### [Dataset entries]
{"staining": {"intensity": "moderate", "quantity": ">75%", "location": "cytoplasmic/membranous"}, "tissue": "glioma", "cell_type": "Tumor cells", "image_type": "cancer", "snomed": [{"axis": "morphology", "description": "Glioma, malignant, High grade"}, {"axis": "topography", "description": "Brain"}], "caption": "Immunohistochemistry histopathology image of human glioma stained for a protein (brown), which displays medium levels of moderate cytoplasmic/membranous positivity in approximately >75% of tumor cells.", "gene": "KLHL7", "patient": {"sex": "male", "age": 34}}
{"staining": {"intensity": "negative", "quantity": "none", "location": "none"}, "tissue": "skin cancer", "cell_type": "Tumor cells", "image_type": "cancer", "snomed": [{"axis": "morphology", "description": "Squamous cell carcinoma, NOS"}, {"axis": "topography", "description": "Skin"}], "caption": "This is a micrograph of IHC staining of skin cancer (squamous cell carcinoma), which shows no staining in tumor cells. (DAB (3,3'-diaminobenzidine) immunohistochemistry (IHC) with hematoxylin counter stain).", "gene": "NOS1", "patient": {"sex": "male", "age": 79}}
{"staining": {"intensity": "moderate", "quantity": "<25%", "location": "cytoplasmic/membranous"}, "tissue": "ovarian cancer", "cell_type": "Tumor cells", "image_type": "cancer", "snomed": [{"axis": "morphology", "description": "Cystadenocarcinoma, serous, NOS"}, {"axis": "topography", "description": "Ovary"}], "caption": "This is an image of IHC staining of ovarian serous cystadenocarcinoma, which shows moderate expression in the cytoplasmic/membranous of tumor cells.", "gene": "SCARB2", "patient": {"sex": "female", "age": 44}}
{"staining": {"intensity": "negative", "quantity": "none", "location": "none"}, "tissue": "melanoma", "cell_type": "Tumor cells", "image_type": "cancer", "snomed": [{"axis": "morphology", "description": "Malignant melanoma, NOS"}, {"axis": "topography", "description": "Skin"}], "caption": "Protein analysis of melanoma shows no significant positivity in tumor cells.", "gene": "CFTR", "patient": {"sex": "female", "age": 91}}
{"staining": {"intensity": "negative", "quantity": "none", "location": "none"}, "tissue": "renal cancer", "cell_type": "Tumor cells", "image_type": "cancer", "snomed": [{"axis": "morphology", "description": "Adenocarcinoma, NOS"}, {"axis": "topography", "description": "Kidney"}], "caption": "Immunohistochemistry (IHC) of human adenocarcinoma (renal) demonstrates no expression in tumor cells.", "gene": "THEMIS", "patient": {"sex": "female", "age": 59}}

### [TASK TO CARRY OUT]
Retype every record above exactly as written.

### [PROBLEM SOLUTION]
{"staining": {"intensity": "moderate", "quantity": ">75%", "location": "cytoplasmic/membranous"}, "tissue": "glioma", "cell_type": "Tumor cells", "image_type": "cancer", "snomed": [{"axis": "morphology", "description": "Glioma, malignant, High grade"}, {"axis": "topography", "description": "Brain"}], "caption": "Immunohistochemistry histopathology image of human glioma stained for a protein (brown), which displays medium levels of moderate cytoplasmic/membranous positivity in approximately >75% of tumor cells.", "gene": "KLHL7", "patient": {"sex": "male", "age": 34}}
{"staining": {"intensity": "negative", "quantity": "none", "location": "none"}, "tissue": "skin cancer", "cell_type": "Tumor cells", "image_type": "cancer", "snomed": [{"axis": "morphology", "description": "Squamous cell carcinoma, NOS"}, {"axis": "topography", "description": "Skin"}], "caption": "This is a micrograph of IHC staining of skin cancer (squamous cell carcinoma), which shows no staining in tumor cells. (DAB (3,3'-diaminobenzidine) immunohistochemistry (IHC) with hematoxylin counter stain).", "gene": "NOS1", "patient": {"sex": "male", "age": 79}}
{"staining": {"intensity": "moderate", "quantity": "<25%", "location": "cytoplasmic/membranous"}, "tissue": "ovarian cancer", "cell_type": "Tumor cells", "image_type": "cancer", "snomed": [{"axis": "morphology", "description": "Cystadenocarcinoma, serous, NOS"}, {"axis": "topography", "description": "Ovary"}], "caption": "This is an image of IHC staining of ovarian serous cystadenocarcinoma, which shows moderate expression in the cytoplasmic/membranous of tumor cells.", "gene": "SCARB2", "patient": {"sex": "female", "age": 44}}
{"staining": {"intensity": "negative", "quantity": "none", "location": "none"}, "tissue": "melanoma", "cell_type": "Tumor cells", "image_type": "cancer", "snomed": [{"axis": "morphology", "description": "Malignant melanoma, NOS"}, {"axis": "topography", "description": "Skin"}], "caption": "Protein analysis of melanoma shows no significant positivity in tumor cells.", "gene": "CFTR", "patient": {"sex": "female", "age": 91}}
{"staining": {"intensity": "negative", "quantity": "none", "location": "none"}, "tissue": "renal cancer", "cell_type": "Tumor cells", "image_type": "cancer", "snomed": [{"axis": "morphology", "description": "Adenocarcinoma, NOS"}, {"axis": "topography", "description": "Kidney"}], "caption": "Immunohistochemistry (IHC) of human adenocarcinoma (renal) demonstrates no expression in tumor cells.", "gene": "THEMIS", "patient": {"sex": "female", "age": 59}}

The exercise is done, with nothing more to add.